Grave Yard, Gorteenara, Co. Kilkenny
Co. Kilkenny |
Burial Grounds
On a low hill amid rolling County Kilkenny pasture, this small graveyard carries a quiet contradiction at its centre: local tradition holds that famine victims and unbaptised children were buried here, a category of burial usually associated with unmarked plots on unconsecrated ground, yet grave-markers do exist.
Whatever the full story of those interments, the site itself layers several distinct histories on top of one another, each partially obscuring what came before.

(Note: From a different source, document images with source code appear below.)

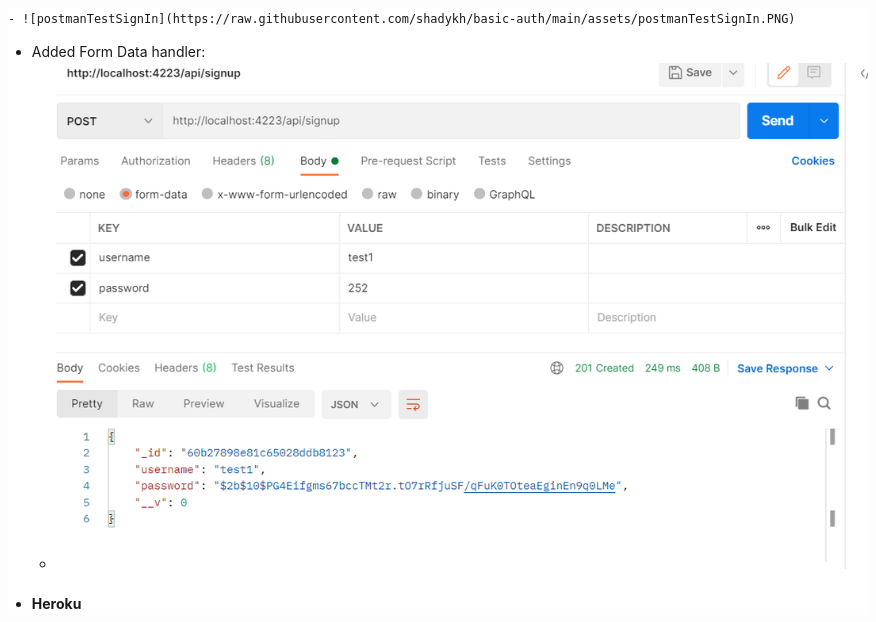     - ![postmanTestSignIn](https://raw.githubusercontent.com/shadykh/basic-auth/main/assets/postmanTestSignIn.PNG)
  - Added Form Data handler:
    - ![FormData](https://raw.githubusercontent.com/shadykh/basic-auth/main/assets/FormData.PNG)
- #### Heroku
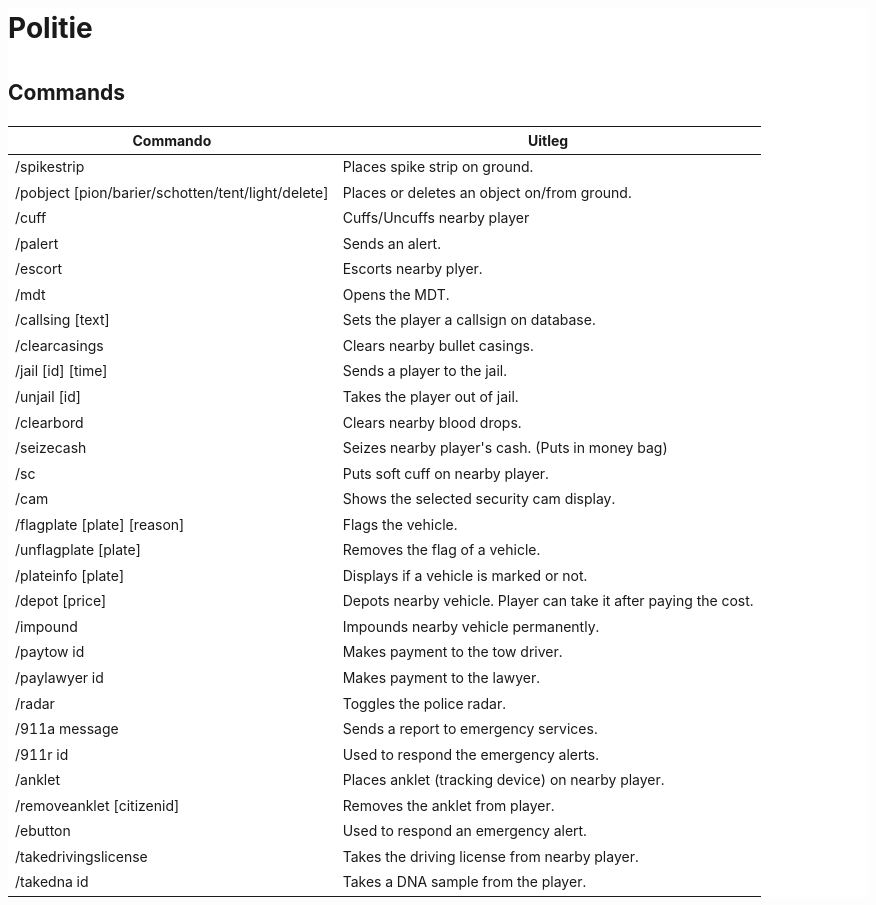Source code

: # Politie

## Commands[](#commands)

| Commando                                          | Uitleg                                                           |
|---------------------------------------------------|------------------------------------------------------------------|
| /spikestrip                                       | Places spike strip on ground.                                    |
| /pobject [pion/barier/schotten/tent/light/delete] | Places or deletes an object on/from ground.                      |
| /cuff                                             | Cuffs/Uncuffs nearby player                                      |
| /palert                                           | Sends an alert.                                                  |
| /escort                                           | Escorts nearby plyer.                                            |
| /mdt                                              | Opens the MDT.                                                   |
| /callsing [text]                                  | Sets the player a callsign on database.                          |
| /clearcasings                                     | Clears nearby bullet casings.                                    |
| /jail [id] [time]                                 | Sends a player to the jail.                                      |
| /unjail [id]                                      | Takes the player out of jail.                                    |
| /clearbord                                        | Clears nearby blood drops.                                       |
| /seizecash                                        | Seizes nearby player's cash. (Puts in money bag)                 |
| /sc                                               | Puts soft cuff on nearby player.                                 |
| /cam                                              | Shows the selected security cam display.                         |
| /flagplate [plate] [reason]                       | Flags the vehicle.                                               |
| /unflagplate [plate]                              | Removes the flag of a vehicle.                                   |
| /plateinfo [plate]                                | Displays if a vehicle is marked or not.                          |
| /depot [price]                                    | Depots nearby vehicle. Player can take it after paying the cost. |
| /impound                                          | Impounds nearby vehicle permanently.                             |
| /paytow id                                        | Makes payment to the tow driver.                                 |
| /paylawyer id                                     | Makes payment to the lawyer.                                     |
| /radar                                            | Toggles the police radar.                                        |
| /911a message                                     | Sends a report to emergency services.                            |
| /911r id                                          | Used to respond the emergency alerts.                            |
| /anklet                                           | Places anklet (tracking device) on nearby player.                |
| /removeanklet [citizenid]                         | Removes the anklet from player.                                  |
| /ebutton                                          | Used to respond an emergency alert.                              |
| /takedrivingslicense                              | Takes the driving license from nearby player.                    |
| /takedna id                                       | Takes a DNA sample from the player.                              |

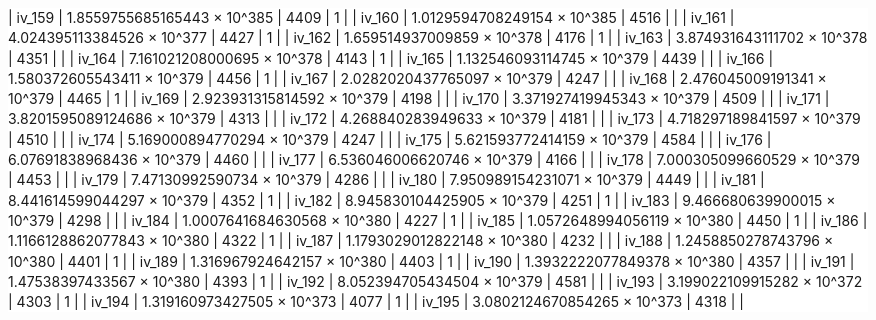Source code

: | iv_159 | 1.8559755685165443 × 10^385 | 4409 | 1 |
| iv_160 | 1.0129594708249154 × 10^385 | 4516 |  |
| iv_161 | 4.024395113384526 × 10^377 | 4427 | 1 |
| iv_162 | 1.659514937009859 × 10^378 | 4176 | 1 |
| iv_163 | 3.874931643111702 × 10^378 | 4351 |  |
| iv_164 | 7.161021208000695 × 10^378 | 4143 | 1 |
| iv_165 | 1.132546093114745 × 10^379 | 4439 |  |
| iv_166 | 1.580372605543411 × 10^379 | 4456 | 1 |
| iv_167 | 2.0282020437765097 × 10^379 | 4247 |  |
| iv_168 | 2.476045009191341 × 10^379 | 4465 | 1 |
| iv_169 | 2.923931315814592 × 10^379 | 4198 |  |
| iv_170 | 3.371927419945343 × 10^379 | 4509 |  |
| iv_171 | 3.8201595089124686 × 10^379 | 4313 |  |
| iv_172 | 4.268840283949633 × 10^379 | 4181 |  |
| iv_173 | 4.718297189841597 × 10^379 | 4510 |  |
| iv_174 | 5.169000894770294 × 10^379 | 4247 |  |
| iv_175 | 5.621593772414159 × 10^379 | 4584 |  |
| iv_176 | 6.07691838968436 × 10^379 | 4460 |  |
| iv_177 | 6.536046006620746 × 10^379 | 4166 |  |
| iv_178 | 7.000305099660529 × 10^379 | 4453 |  |
| iv_179 | 7.47130992590734 × 10^379 | 4286 |  |
| iv_180 | 7.950989154231071 × 10^379 | 4449 |  |
| iv_181 | 8.441614599044297 × 10^379 | 4352 | 1 |
| iv_182 | 8.945830104425905 × 10^379 | 4251 | 1 |
| iv_183 | 9.466680639900015 × 10^379 | 4298 |  |
| iv_184 | 1.0007641684630568 × 10^380 | 4227 | 1 |
| iv_185 | 1.0572648994056119 × 10^380 | 4450 | 1 |
| iv_186 | 1.1166128862077843 × 10^380 | 4322 | 1 |
| iv_187 | 1.1793029012822148 × 10^380 | 4232 |  |
| iv_188 | 1.2458850278743796 × 10^380 | 4401 | 1 |
| iv_189 | 1.316967924642157 × 10^380 | 4403 | 1 |
| iv_190 | 1.3932222077849378 × 10^380 | 4357 |  |
| iv_191 | 1.47538397433567 × 10^380 | 4393 | 1 |
| iv_192 | 8.052394705434504 × 10^379 | 4581 |  |
| iv_193 | 3.199022109915282 × 10^372 | 4303 | 1 |
| iv_194 | 1.319160973427505 × 10^373 | 4077 | 1 |
| iv_195 | 3.0802124670854265 × 10^373 | 4318 |  |
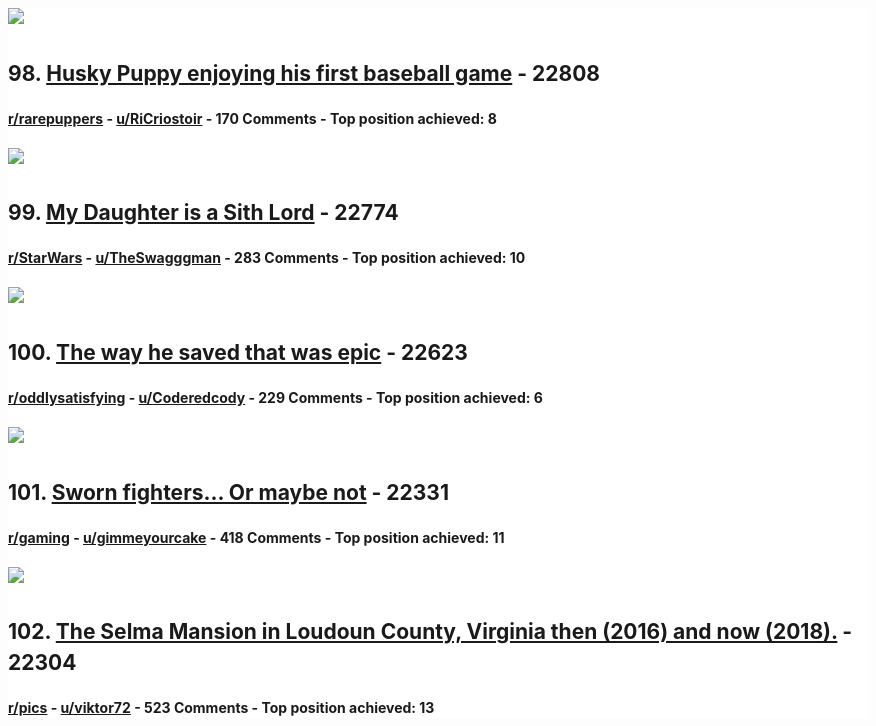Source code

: <a href="https://i.redd.it/l5g7v17a74421.jpg"><img src="https://b.thumbs.redditmedia.com/jDlev4lAm6P0dCyvSC0FEAecUsBk1rjXaSLD_4-CLXI.jpg"></img></a>

## 98. [Husky Puppy enjoying his first baseball game](http://reddit.com/r/rarepuppers/comments/a5se3f/husky_puppy_enjoying_his_first_baseball_game/) - 22808
#### [r/rarepuppers](http://reddit.com/r/rarepuppers) - [u/RiCriostoir](http://reddit.com/u/RiCriostoir) - 170 Comments - Top position achieved: 8

<a href="https://gfycat.com/LiquidSafeImperatorangel"><img src="https://b.thumbs.redditmedia.com/IiI8HJYLNiZqjMXMX3doNlDMenwX0j5imi452ce-f6U.jpg"></img></a>

## 99. [My Daughter is a Sith Lord](http://reddit.com/r/StarWars/comments/a5v1wt/my_daughter_is_a_sith_lord/) - 22774
#### [r/StarWars](http://reddit.com/r/StarWars) - [u/TheSwagggman](http://reddit.com/u/TheSwagggman) - 283 Comments - Top position achieved: 10

<a href="https://i.redd.it/x4lpbf6bo2421.png"><img src="https://b.thumbs.redditmedia.com/LRGWhXqPJVXDmt2HWwhHFnnQ78xdBiwju6VewkcRiQM.jpg"></img></a>

## 100. [The way he saved that was epic](http://reddit.com/r/oddlysatisfying/comments/a5qgdd/the_way_he_saved_that_was_epic/) - 22623
#### [r/oddlysatisfying](http://reddit.com/r/oddlysatisfying) - [u/Coderedcody](http://reddit.com/u/Coderedcody) - 229 Comments - Top position achieved: 6

<a href="https://v.redd.it/pk44z61qaz321"><img src="https://b.thumbs.redditmedia.com/AJ_slBFbsaXsVxcMBJ9fYyaUhPKeziDehb4ynd6LWUo.jpg"></img></a>

## 101. [Sworn fighters... Or maybe not](http://reddit.com/r/gaming/comments/a5vxe5/sworn_fighters_or_maybe_not/) - 22331
#### [r/gaming](http://reddit.com/r/gaming) - [u/gimmeyourcake](http://reddit.com/u/gimmeyourcake) - 418 Comments - Top position achieved: 11

<a href="https://i.redd.it/0cxzmrr743421.jpg"><img src="https://b.thumbs.redditmedia.com/x_SWjfMX8a431Mbc2wiDJTREsl53MuujYvg0a8X_Ibk.jpg"></img></a>

## 102. [The Selma Mansion in Loudoun County, Virginia then (2016) and now (2018).](http://reddit.com/r/pics/comments/a5p391/the_selma_mansion_in_loudoun_county_virginia_then/) - 22304
#### [r/pics](http://reddit.com/r/pics) - [u/viktor72](http://reddit.com/u/viktor72) - 523 Comments - Top position achieved: 13
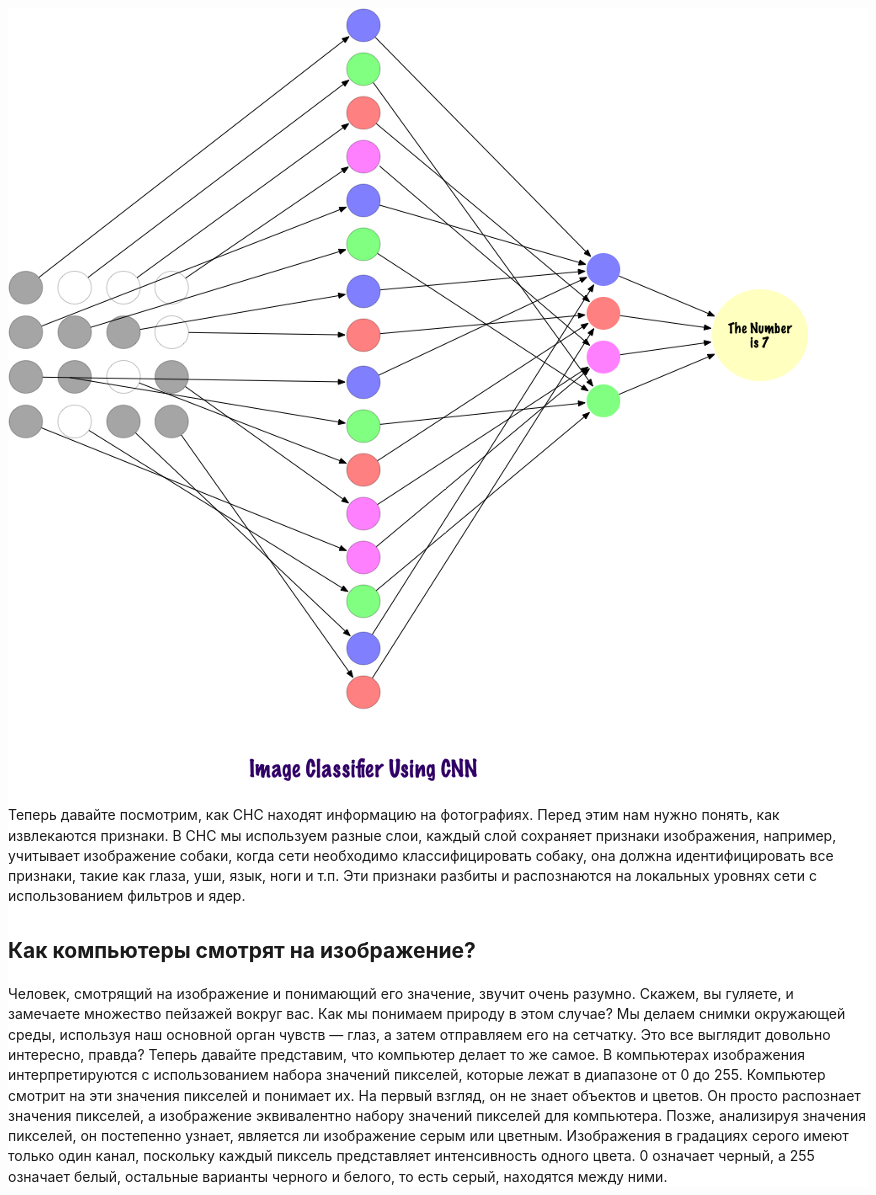 ![image](../_resources/87acaaad5f7b401cb77e0e1a4db0ad0a.png)

Теперь давайте посмотрим, как СНС находят информацию на фотографиях. Перед этим нам нужно понять, как извлекаются признаки. В СНС мы используем разные слои, каждый слой сохраняет признаки изображения, например, учитывает изображение собаки, когда сети необходимо классифицировать собаку, она должна идентифицировать все признаки, такие как глаза, уши, язык, ноги и т.п. Эти признаки разбиты и распознаются на локальных уровнях сети с использованием фильтров и ядер.

## Как компьютеры смотрят на изображение?

Человек, смотрящий на изображение и понимающий его значение, звучит очень разумно. Скажем, вы гуляете, и замечаете множество пейзажей вокруг вас. Как мы понимаем природу в этом случае? Мы делаем снимки окружающей среды, используя наш основной орган чувств — глаз, а затем отправляем его на сетчатку. Это все выглядит довольно интересно, правда? Теперь давайте представим, что компьютер делает то же самое. В компьютерах изображения интерпретируются с использованием набора значений пикселей, которые лежат в диапазоне от 0 до 255. Компьютер смотрит на эти значения пикселей и понимает их. На первый взгляд, он не знает объектов и цветов. Он просто распознает значения пикселей, а изображение эквивалентно набору значений пикселей для компьютера. Позже, анализируя значения пикселей, он постепенно узнает, является ли изображение серым или цветным. Изображения в градациях серого имеют только один канал, поскольку каждый пиксель представляет интенсивность одного цвета. 0 означает черный, а 255 означает белый, остальные варианты черного и белого, то есть серый, находятся между ними.
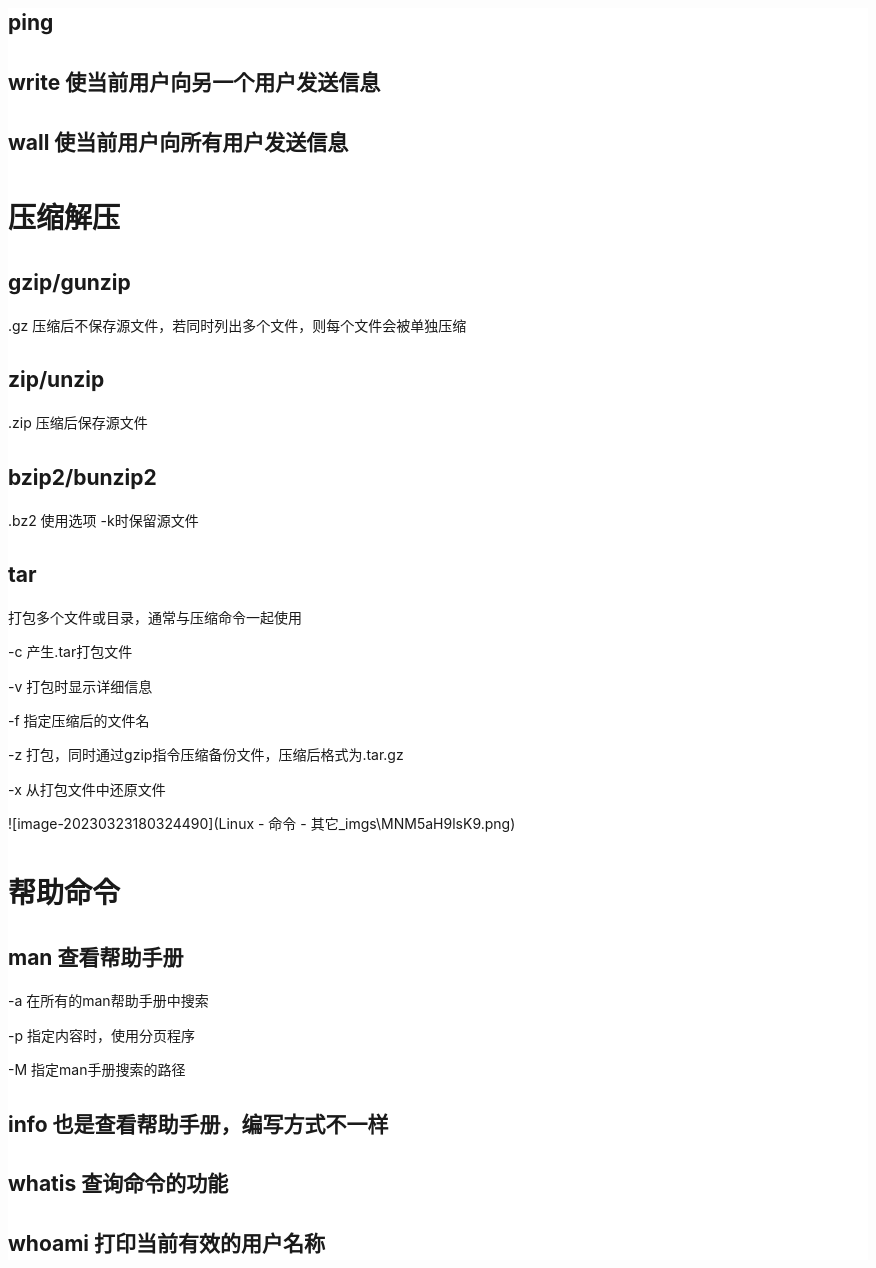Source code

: ## ping

## write 使当前用户向另一个用户发送信息

## wall 使当前用户向所有用户发送信息

# 压缩解压

## gzip/gunzip 

.gz 压缩后不保存源文件，若同时列出多个文件，则每个文件会被单独压缩

## zip/unzip

.zip 压缩后保存源文件

## bzip2/bunzip2

.bz2 使用选项 -k时保留源文件

## tar

打包多个文件或目录，通常与压缩命令一起使用

-c 产生.tar打包文件

-v 打包时显示详细信息

-f 指定压缩后的文件名

-z 打包，同时通过gzip指令压缩备份文件，压缩后格式为.tar.gz

-x 从打包文件中还原文件

![image-20230323180324490](Linux - 命令 - 其它_imgs\MNM5aH9lsK9.png)

# 帮助命令

## man 查看帮助手册

-a 在所有的man帮助手册中搜索

-p 指定内容时，使用分页程序

-M 指定man手册搜索的路径

## info 也是查看帮助手册，编写方式不一样

## whatis  查询命令的功能

## whoami 打印当前有效的用户名称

The sub-triangular enclosure, roughly 49 metres east to west and 53 metres north to south, sits within an earth and stone boundary bank that still rises to over a metre in places, most legibly along the northern, eastern, and south-western stretches. The graveyard itself overlies an earlier enclosure, suggesting the site was considered significant long before the medieval period. A medieval parish church stands in the north-eastern sector, adding another stratum to the sequence. By 1839, when the Ordnance Survey Letters recorded the situation, the ground had become something rather more exclusive: a private burial ground for the Brenan family of Bagnellstown, a town previously known as Eden Hall. The headstones and two table tombs that survive date from the mid-nineteenth century, making them relatively recent features on a site whose use almost certainly stretches back many centuries. A table tomb, to distinguish it from a simple headstone, is a flat slab raised on stone supports, resembling a table, and was typically reserved for families of some local standing.